Sejumlah model iPhone lama kini menghadapi kabar yang sulit diabaikan: ada celah keamanan pada level paling dasar sistem yang disebut tidak bisa ditambal lewat pembaruan iOS. Perangkat yang terdampak termasuk iPhone XR dan keluarga iPhone 11, sehingga isu ini langsung menarik perhatian karena menyentuh jutaan unit yang masih dipakai pengguna.

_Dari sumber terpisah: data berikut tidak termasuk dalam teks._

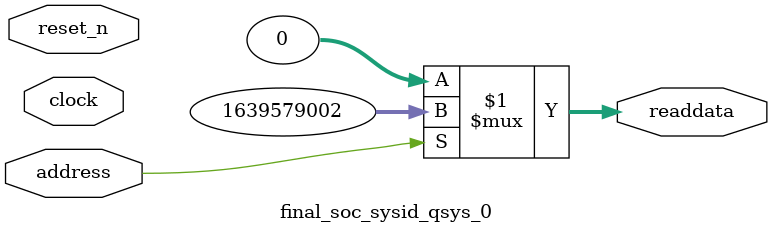
<source format=v>



// synthesis translate_off
`timescale 1ns / 1ps
// synthesis translate_on

// turn off superfluous verilog processor warnings 
// altera message_level Level1 
// altera message_off 10034 10035 10036 10037 10230 10240 10030 

module final_soc_sysid_qsys_0 (
               // inputs:
                address,
                clock,
                reset_n,

               // outputs:
                readdata
             )
;

  output  [ 31: 0] readdata;
  input            address;
  input            clock;
  input            reset_n;

  wire    [ 31: 0] readdata;
  //control_slave, which is an e_avalon_slave
  assign readdata = address ? 1639579002 : 0;

endmodule



</source>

Masalahnya bukan sekadar bug biasa. Celah tersebut berada di SecureROM atau BootROM, yaitu kode dasar yang dijalankan saat perangkat pertama kali menyala, sehingga Apple tidak dapat memperbaikinya lewat patch perangkat lunak di masa mendatang.
Kenapa celah ini disebut “abadi”
Temuan ini diungkap perusahaan keamanan siber Paradigm Shift melalui demonstrasi eksploitasi bernama usbliter8. Mereka merilis proof of concept itu pada 18 Juni 2026 dan menjelaskan bahwa celah ini memengaruhi perangkat Apple dengan chip A12 dan A13.
Daftar perangkat yang disebut terdampak mencakup iPhone XR, iPhone XS, iPhone XS Max, iPhone 11, iPhone 11 Pro, dan iPhone 11 Pro Max. Chip A12X dan A12Z yang dipakai iPad Pro keluaran 2018 dan 2019 juga berpotensi terkena, tetapi implementasinya belum dikonfirmasi sehingga cakupannya masih belum pasti.
Paradigm Shift menekankan bahwa SecureROM ditanam langsung ke dalam chip saat produksi. Karena sifatnya ada di hardware, celah itu tidak bisa diubah setelah perangkat dibuat.
Itulah yang membuat masalah ini disebut tidak bisa diperbaiki melalui pembaruan iOS maupun patch keamanan dari Apple. Selama perangkat yang terdampak masih digunakan, celah itu akan tetap ada.
Cara kerja eksploitasi
Paradigm Shift menyebut usbliter8 memungkinkan penyerang menjalankan kode arbitrer pada perangkat yang rentan. Namun, serangan ini tidak bisa dilakukan dari jarak jauh lewat internet.
Penyerang harus memiliki akses fisik ke perangkat terlebih dahulu. Setelah itu, perangkat perlu dihubungkan dengan kabel USB lalu dimasukkan ke mode Device Firmware Update atau DFU.
Proses serangan ini disebut bisa dilakukan dalam waktu kurang dari dua detik. Setelah berhasil dijalankan, eksploitasi itu akan meninggalkan penanda “PWND” pada nomor seri USB perangkat.
Mirip jejak checkm8
Paradigm Shift membandingkan usbliter8 dengan checkm8, eksploitasi BootROM yang ditemukan pada 2019. Checkm8 diketahui memengaruhi banyak model iPhone dari iPhone 4S hingga iPhone X.
Perbandingan itu penting karena menunjukkan pola yang sama: kerentanan berada di BootROM dan tidak dapat ditambal lewat pembaruan perangkat lunak. Bedanya, usbliter8 memperluas daftar perangkat yang terdampak ke generasi berikutnya berbasis chip A12 dan A13.
Di sisi lain, kondisi ini dinilai tidak perlu membuat sebagian besar pengguna panik berlebihan. Meski begitu, keberadaan celah permanen tetap menjadi pengingat bahwa keamanan perangkat lama sangat bergantung pada perlindungan fisik dan kebiasaan penggunaan sehari-hari.
Untuk pengguna iPhone XR dan iPhone 11, temuan ini menegaskan satu hal penting. Jika perangkat berada dalam kondisi yang bisa diakses orang lain secara fisik, risiko eksploitasi tetap ada karena masalahnya tertanam di level paling dasar perangkat keras.